Irish Rail strike: everything you need to know

Dublin Bus advises to leave extra time for journeys due to added pressure on services

A monthly “short hop” ticket covering rail, Dart, Dublin Bus and Luas services will cost under €220 a month. Photograph: David Sleator Dart services are affected by the strike. Photograph: David Sleator

A monthly “short hop” ticket covering rail, Dart, Dublin Bus and Luas services will cost under €220 a month. Photograph: David Sleator Dart services are affected by the strike. Photograph: David Sleator

 

Commuters face widespread traffic delays on Wednesday morning as the Irish Rail strike takes place. AA Roadwatch said Wednesday was “a very busy” morning on Irish roads, as industrial action shut down services for 24 hours.

Early reports from AA Roadwatch indicate traffic is slow moving into Dublin, Cork and Galway city centres, with delays along numerous main routes for commuters heading into work by bus and car.

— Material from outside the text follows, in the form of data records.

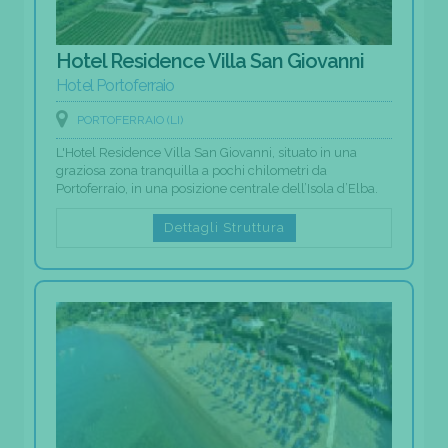
Hotel Residence Villa San Giovanni
Hotel Portoferraio
PORTOFERRAIO (LI)
L'Hotel Residence Villa San Giovanni, situato in una
graziosa zona tranquilla a pochi chilometri da
Portoferraio, in una posizione centrale dell’Isola d’Elba.
Dettagli Struttura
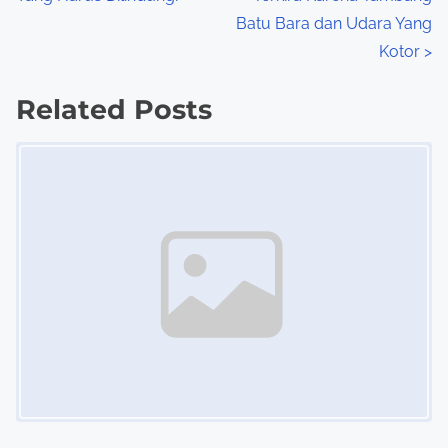
o
Batu Bara dan Udara Yang
s
Kotor
>
t
Related Posts
s
Image Placeholder
n
a
v
i
g
a
t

The Luas, whose website crashed on Wednesday morning, warned passengers all its ‘Park and Ride’ parking facilities were full by 8.30am.

The 24-hour strike will affect about 155,000 inter-city, commuter and Dart journeys. More strikes are due before Christmas.

What strikes are planned?

After today’s strike, another four 24-hour work stoppages and picketing have been announced by rail unions. These are scheduled for Tuesday, November 7th; Tuesday, November 14th; Thursday, November 23rd; and Friday, December 8th.

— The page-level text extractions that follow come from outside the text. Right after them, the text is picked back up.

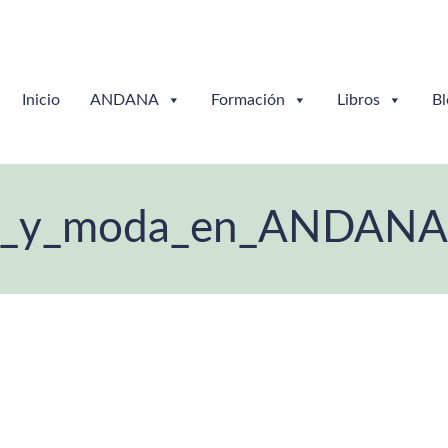
Inicio
ANDANA
Formación
Libros
Bl
era_y_moda_en_ANDANA_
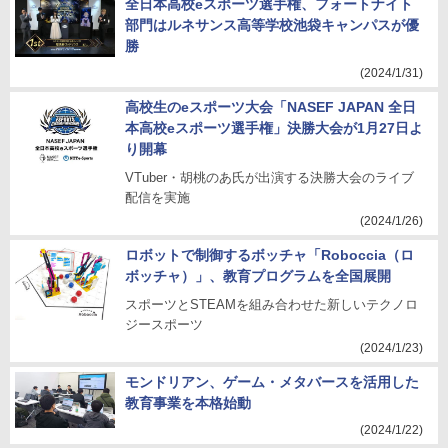
全日本高校eスポーツ選手権、フォートナイト
部門はルネサンス高等学校池袋キャンパスが優
勝
(2024/1/31)
高校生のeスポーツ大会「NASEF JAPAN 全日
本高校eスポーツ選手権」決勝大会が1月27日よ
り開幕
VTuber・胡桃のあ氏が出演する決勝大会のライブ
配信を実施
(2024/1/26)
ロボットで制御するボッチャ「Roboccia（ロ
ボッチャ）」、教育プログラムを全国展開
スポーツとSTEAMを組み合わせた新しいテクノロ
ジースポーツ
(2024/1/23)
モンドリアン、ゲーム・メタバースを活用した
教育事業を本格始動
(2024/1/22)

Ireland’s soccer World Cup qualifier play-off match against Denmark in the Aviva Stadium in Dublin takes place on one of the planned strike days, November 14th.

Will other transport providers be adding extra services?

Dublin Bus said its services would be operating as normal today. In a statement it said “our full fleet will be deployed during the morning and evening peak times but services are expected to be busier than normal”.

The statement advised passengers planning to travel with Dublin Bus to leave additional time for their journeys, due to the anticipated added pressure on services.

A spokeswoman for the Luas said it would be operating as normal, but “we advise the public to plan ahead for their commute and avoid peak travel times as we expect these to be the busiest”.

Bus Éireann said it would be attempting to meet additional demand on its services. A spokeswoman said “while there may be capacity on some routes to cater for extra demand, there will likely be limited availability on others, as all our fleet and drivers resources are currently deployed”.

She explained: “The November-December period is one of Bus Éireann’s busiest, with students, commuters and visitors all availing of services.”

She advised customers to book tickets online to help the company assess where the extra demand for services was arising.

Will other transport providers accept Irish Rail tickets during the strike?

Other public transport services will not be accepting Irish Rail tickets during the strike action. Dublin Bus, Luas and Bus Éireann confirmed it is not policy to accept tickets passengers have from a transport provider that is on strike.

If I have booked an Irish Rail ticket, will I be refunded?

Irish Rail confirmed any customer who has booked a train ticket for today will be able to get a full refund.

Customers who have booked tickets online to travel on a future day affected by strike action will have their bookings cancelled and fully refunded a week prior to the date of the journey. Irish Rail advised that customers should allow three to five days for the refunds to be processed. Passengers who bought tickets at a station can also apply for a refund at the station.

Customers who have a monthly or annual Irish Rail ticket can apply for a refund for any days the service is unavailable due to strike action. Customers will be able to apply for a refund for each of the days the service was affected at the end of the industrial dispute.

Why are Irish Rail employees going on strike?

Unions representing staff at the State-owned rail operator are seeking pay rises of about 3.75 per cent per annum – similar to the increases secured by Dublin Bus and Luas staff after strikes last year.

Irish Rail offered a 1.75 per cent pay increase for one year, to be facilitated by measures including performance management, absenteeism management, revisions to redeployment policy and payroll.

But talks between unions and Irish Rail at the Workplace Relations Commission failed to reach an agreement.